The scale bars are measured as follows:

Short L:    -Both lengths = 9cm (or 0.09m in Agisoft)
Long L:     -Short length = 8cm (or 0.08m in Agisoft)
        -Long length = 18cm (or 0.18m in Agisoft)

The default accuracy setting in the scale-bar panel is 0.001m, and this is sufficient for our purposes. Ideally, two scale bars are used in each model to have error control and redundancy. 

Post-processing

This mesh is so high resolution it is too much data for most computers to render in realtime, so each mesh is converted to a pointcloud in Cloudcompare to enable postprocessing. Besides the RGB textured models, we use Cloudcompare to create a “depth-map”, also sometimes known as a morphological residual model. This technique is similar to the one used by Potter and Horn, though processed solely within Cloudcompare. 

Two final pointclouds are created for the 3Dhop visualization for each stone; the RGB vertex coloured model and an optimized depth map model where the greyscale values are baked as vertex colours. 


Results

Achieving metric-grade photogrammetry results is not easy, and even with the best theoretical methods there will always be difficulties achieving ideal results in the field. 

The photogrammetric accuracy averaged 0.4px across the projects, giving us an average project accuracy of 0.06mm at a resolution of 0.075mm.
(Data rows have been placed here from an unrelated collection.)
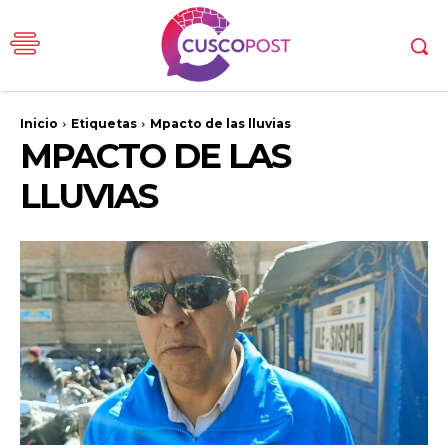
Inicio
Etiquetas
Mpacto de las lluvias
MPACTO DE LAS
LLUVIAS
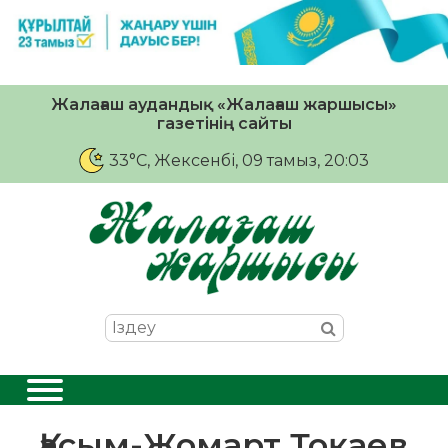
Жалағаш аудандық «Жалағаш жаршысы»
газетінің сайты
33°C
, Жексенбі, 09 тамыз, 20:03
Қасым-Жомарт Тоқаев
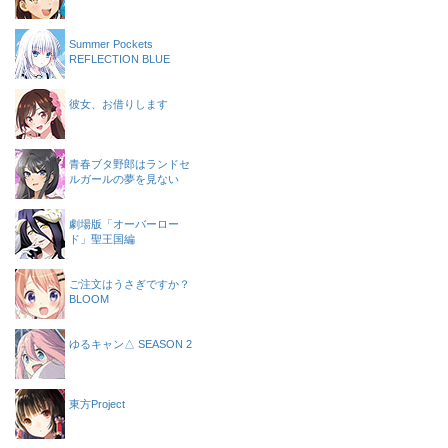
Summer Pockets
REFLECTION BLUE
彼女、お借りします
青春ブタ野郎はランドセ
ルガールの夢を見ない
劇場版「オーバーロー
ド」聖王国編
ご注文はうさぎですか？
BLOOM
ゆるキャン△ SEASON 2
東方Project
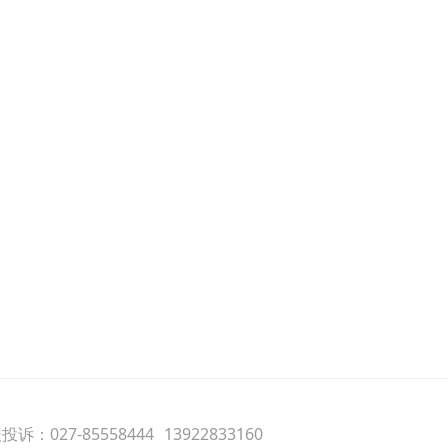
诉：027-85558444
13922833160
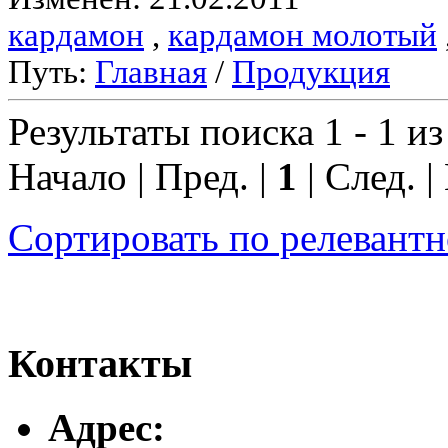
кардамон
,
кардамон молотый
Путь:
Главная
/
Продукция
Результаты поиска 1 - 1 из
Начало | Пред. |
1
| След. |
Сортировать по релевант
Контакты
Адреc:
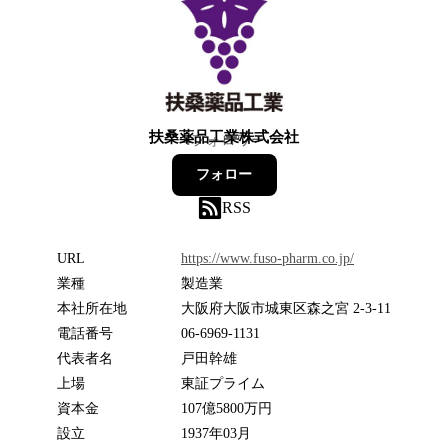
扶桑薬品工業株式会社
4
フォロワー
フォロー
RSS
URL
https://www.fuso-pharm.co.jp/
業種
製造業
本社所在地
大阪府大阪市城東区森之宮 2-3-11
電話番号
06-6969-1131
代表者名
戸田幹雄
上場
東証プライム
資本金
107億5800万円
設立
1937年03月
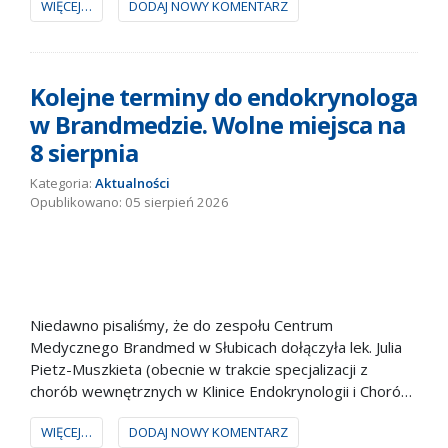
WIĘCEJ…
DODAJ NOWY KOMENTARZ
Kolejne terminy do endokrynologa
w Brandmedzie. Wolne miejsca na
8 sierpnia
Kategoria:
Aktualności
05 sierpień 2026
Niedawno pisaliśmy, że do zespołu Centrum
Medycznego Brandmed w Słubicach dołączyła lek. Julia
Pietz-Muszkieta (obecnie w trakcie specjalizacji z
chorób wewnętrznych w Klinice Endokrynologii i Chorób
Wewnętrznych Uniwersyteckiego Szpitala Klinicznego w
WIĘCEJ…
DODAJ NOWY KOMENTARZ
Poznaniu). Dostępne są kolejne terminy przyjęć –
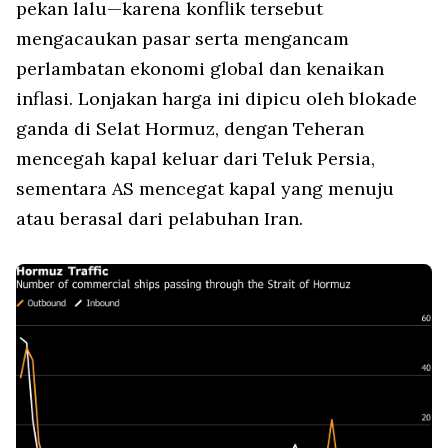
pekan lalu—karena konflik tersebut
mengacaukan pasar serta mengancam
perlambatan ekonomi global dan kenaikan
inflasi. Lonjakan harga ini dipicu oleh blokade
ganda di Selat Hormuz, dengan Teheran
mencegah kapal keluar dari Teluk Persia,
sementara AS mencegat kapal yang menuju
atau berasal dari pelabuhan Iran.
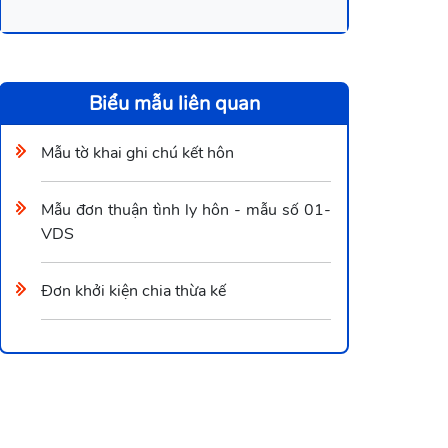
Biểu mẫu liên quan
Mẫu tờ khai ghi chú kết hôn
Mẫu đơn thuận tình ly hôn - mẫu số 01-
VDS
Đơn khởi kiện chia thừa kế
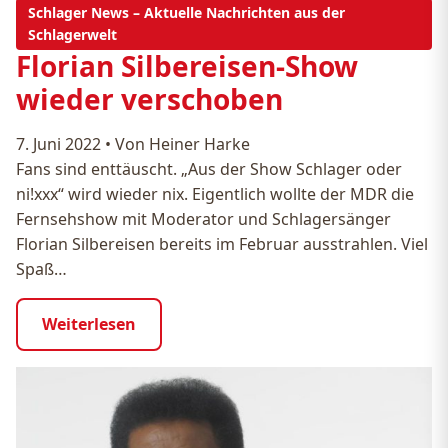
Schlager News – Aktuelle Nachrichten aus der
Schlagerwelt
Florian Silbereisen-Show
wieder verschoben
7. Juni 2022
•
Von Heiner Harke
Fans sind enttäuscht. „Aus der Show Schlager oder
ni!xxx“ wird wieder nix. Eigentlich wollte der MDR die
Fernsehshow mit Moderator und Schlagersänger
Florian Silbereisen bereits im Februar ausstrahlen. Viel
Spaß…
Weiterlesen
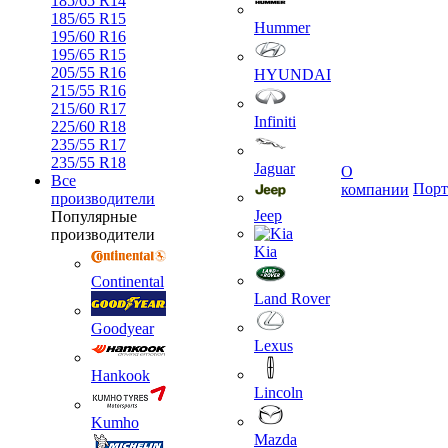
185/65 R14
185/65 R15
Hummer
195/60 R16
195/65 R15
205/55 R16
HYUNDAI
215/55 R16
215/60 R17
Infiniti
225/60 R18
235/55 R17
235/55 R18
Jaguar
О
Все
Порт
компании
производители
Jeep
Популярные
производители
Kia
Continental
Land Rover
Goodyear
Lexus
Hankook
Lincoln
Kumho
Mazda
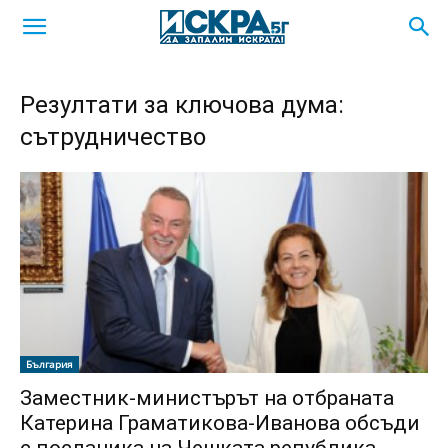
Резултати за ключова дума:
сътрудничество
България
Заместник-министърът на отбраната
Катерина Граматикова-Иванова обсъди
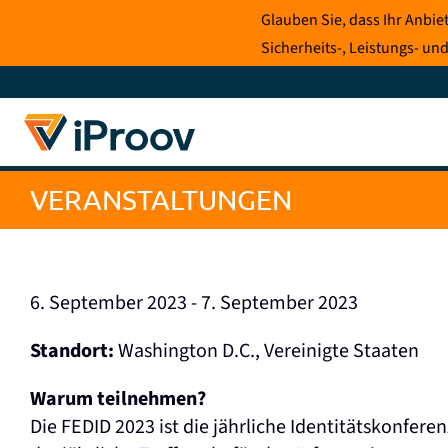
Zum
Glauben Sie, dass Ihr Anbi
Inhalt
Sicherheits-, Leistungs- und
springen
VERANSTALTUNGEN
6. September 2023 - 7. September 2023
Standort:
Washington D.C., Vereinigte Staaten
Warum teilnehmen?
Die FEDID 2023 ist die jährliche Identitätskonferen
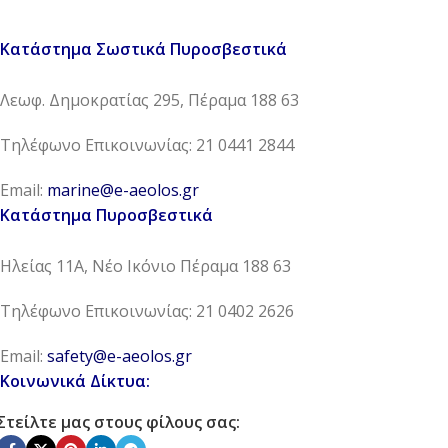
Κατάστημα Σωστικά Πυροσβεστικά
Λεωφ. Δημοκρατίας 295, Πέραμα 188 63
Τηλέφωνο Επικοινωνίας: 21 0441 2844
Email:
marine@e-aeolos.gr
Κατάστημα Πυροσβεστικά
Ηλείας 11Α, Νέο Ικόνιο Πέραμα 188 63
Τηλέφωνο Επικοινωνίας: 21 0402 2626
Email:
safety@e-aeolos.gr
Κοινωνικά Δίκτυα:
Στείλτε μας στους φίλους σας:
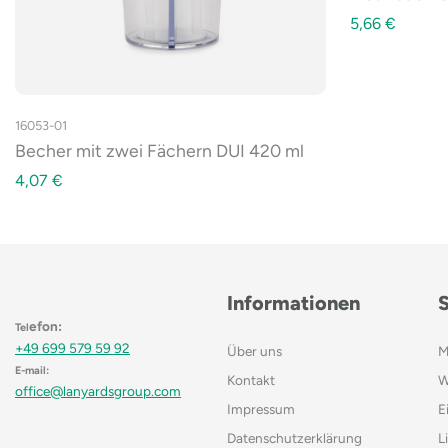
5,66
€
16053-01
Becher mit zwei Fächern DUI 420 ml
4,07
€
Informationen
efon:
Tel
+49 699 579 59 92
Über uns
M
E-mail:
Kontakt
W
office@lanyardsgroup.com
Impressum
E
Datenschutzerklärung
L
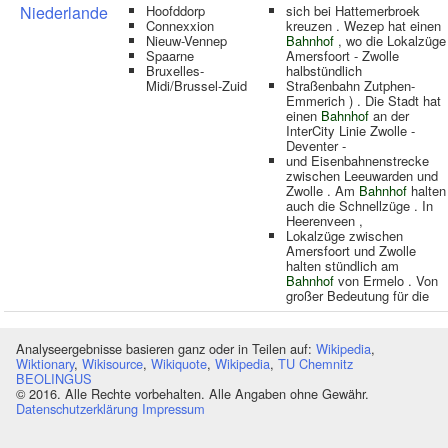
Niederlande
Hoofddorp
sich bei Hattemerbroek
Connexxion
kreuzen . Wezep hat einen
Nieuw-Vennep
Bahnhof
, wo die Lokalzüge
Spaarne
Amersfoort - Zwolle
Bruxelles-
halbstündlich
Midi/Brussel-Zuid
Straßenbahn Zutphen-
Emmerich ) . Die Stadt hat
einen
Bahnhof
an der
InterCity Linie Zwolle -
Deventer -
und Eisenbahnenstrecke
zwischen Leeuwarden und
Zwolle . Am
Bahnhof
halten
auch die Schnellzüge . In
Heerenveen ,
Lokalzüge zwischen
Amersfoort und Zwolle
halten stündlich am
Bahnhof
von Ermelo . Von
großer Bedeutung für die
Analyseergebnisse basieren ganz oder in Teilen auf:
Wikipedia
,
Wiktionary
,
Wikisource
,
Wikiquote
,
Wikipedia
,
TU Chemnitz
BEOLINGUS
© 2016. Alle Rechte vorbehalten. Alle Angaben ohne Gewähr.
Datenschutzerklärung
Impressum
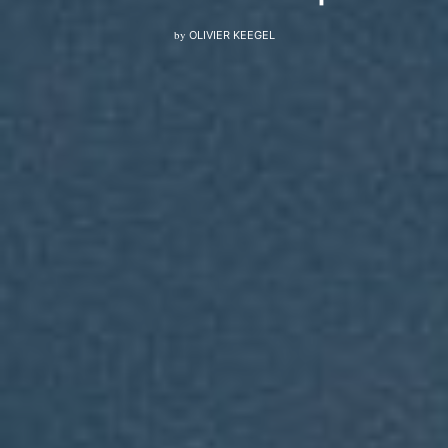
by
OLIVIER KEEGEL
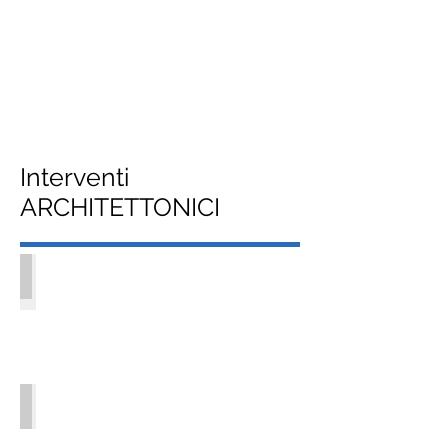
Interventi
ARCHITETTONICI
Vista edificio
Vasca principale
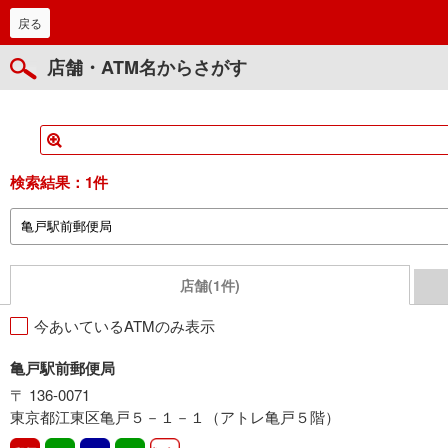
戻る
店舗・ATM名からさがす
検索結果：
1件
店舗(1件)
今あいているATMのみ表示
亀戸駅前郵便局
〒 136-0071
東京都江東区亀戸５－１－１（アトレ亀戸５階）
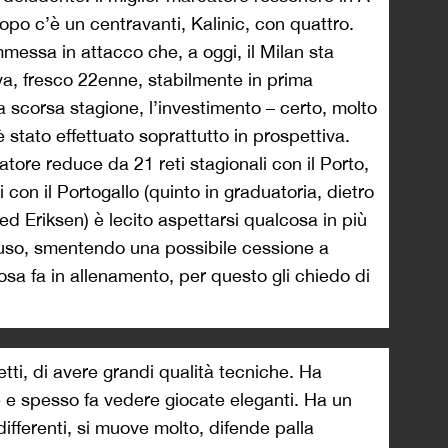
opo c’è un centravanti, Kalinic, con quattro.
mmessa in attacco che, a oggi, il Milan sta
va, fresco 22enne, stabilmente in prima
a scorsa stagione, l’investimento – certo, molto
è stato effettuato soprattutto in prospettiva.
ore reduce da 21 reti stagionali con il Porto,
i con il Portogallo (quinto in graduatoria, dietro
 Eriksen) è lecito aspettarsi qualcosa in più
ttuso, smentendo una possibile cessione a
osa fa in allenamento, per questo gli chiedo di
etti, di avere grandi qualità tecniche. Ha
 e spesso fa vedere giocate eleganti. Ha un
differenti, si muove molto, difende palla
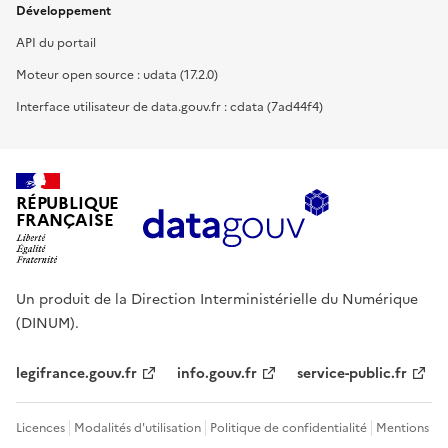
Développement
API du portail
Moteur open source : udata (17.2.0)
Interface utilisateur de data.gouv.fr : cdata (7ad44f4)
RÉPUBLIQUE
FRANÇAISE
Un produit de la Direction Interministérielle du Numérique
(DINUM).
legifrance.gouv.fr
info.gouv.fr
service-public.fr
Licences
Modalités d'utilisation
Politique de confidentialité
Mentions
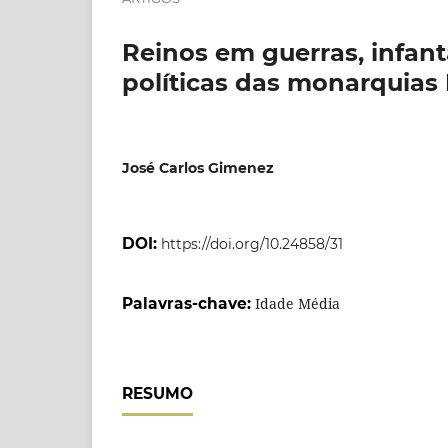
Reinos em guerras, infanta
políticas das monarquias 
José Carlos Gimenez
DOI:
https://doi.org/10.24858/31
Palavras-chave:
Idade Média
RESUMO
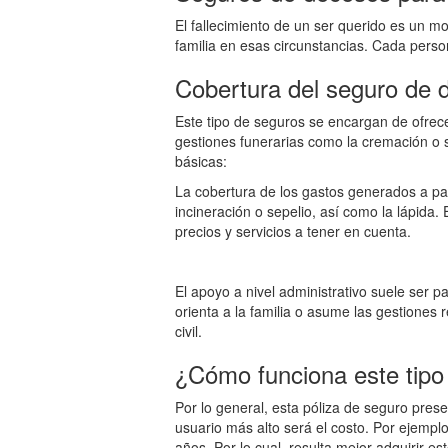
El fallecimiento de un ser querido es un m
familia en esas circunstancias. Cada perso
Cobertura del seguro de 
Este tipo de seguros se encargan de ofrece
gestiones funerarias como la cremación o 
básicas:
La cobertura de los gastos generados a part
incineración o sepelio, así como la lápid
precios y servicios a tener en cuenta.
El apoyo a nivel administrativo suele ser 
orienta a la familia o asume las gestiones r
civil.
¿Cómo funciona este tipo
Por lo general, esta póliza de seguro pres
usuario más alto será el costo. Por ejemp
años. Por lo cual, resulta mejor adquirir est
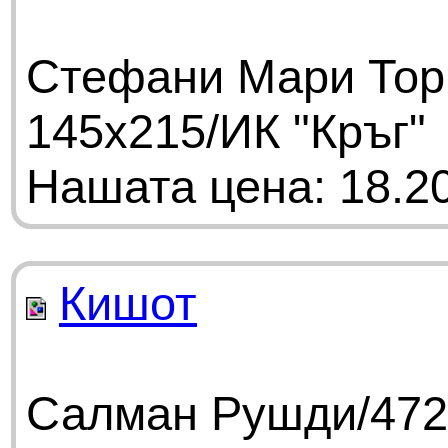
Стефани Мари Торн
145х215/ИК "Кръг"
Нашата цена: 18.20
Кишот
Салман Рушди/472 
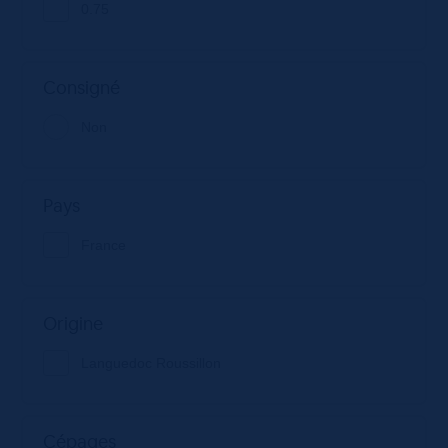
0.75
Consigné
Non
Pays
France
Origine
Languedoc Roussillon
Cépages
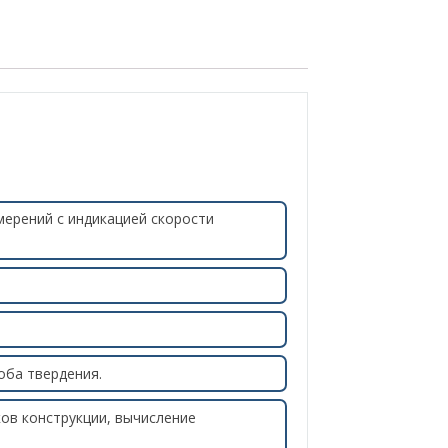
ерений с индикацией скорости
оба твердения.
ов конструкции, вычисление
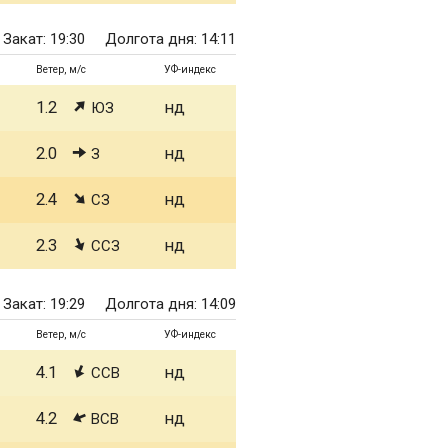
Закат: 19:30
Долгота дня: 14:11
Ветер, м/с
УФ-индекс
1.2
нд
ЮЗ
2.0
нд
З
2.4
нд
СЗ
2.3
нд
ССЗ
Закат: 19:29
Долгота дня: 14:09
Ветер, м/с
УФ-индекс
4.1
нд
ССВ
4.2
нд
ВСВ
When two scale bars are used, scaling the model with two scale distances in each planimetric axis, the mean scaling error across 100 different projects is 0.0195mm and the standard deviation is 0.0128.

    
How to view models on the database


Raw data

The file structure includes 4 folders:

Agisoft – The Agisoft metashape files are here including the processing report
PLY – The ultra-high (full resolution) PLY mesh is here, as well as the vertices file that is presented in the database 3D viewer.
DNG – The raw DNG images
JPG – The JPG images that were used to generate the 3D model since the DNGs are too heavy. 

How to use the downloadable 3D data

The image files can be used with any photogrammetric processing software. The most important information you need is the scale bar information stated above, but it is also stored in a readme file in each folder.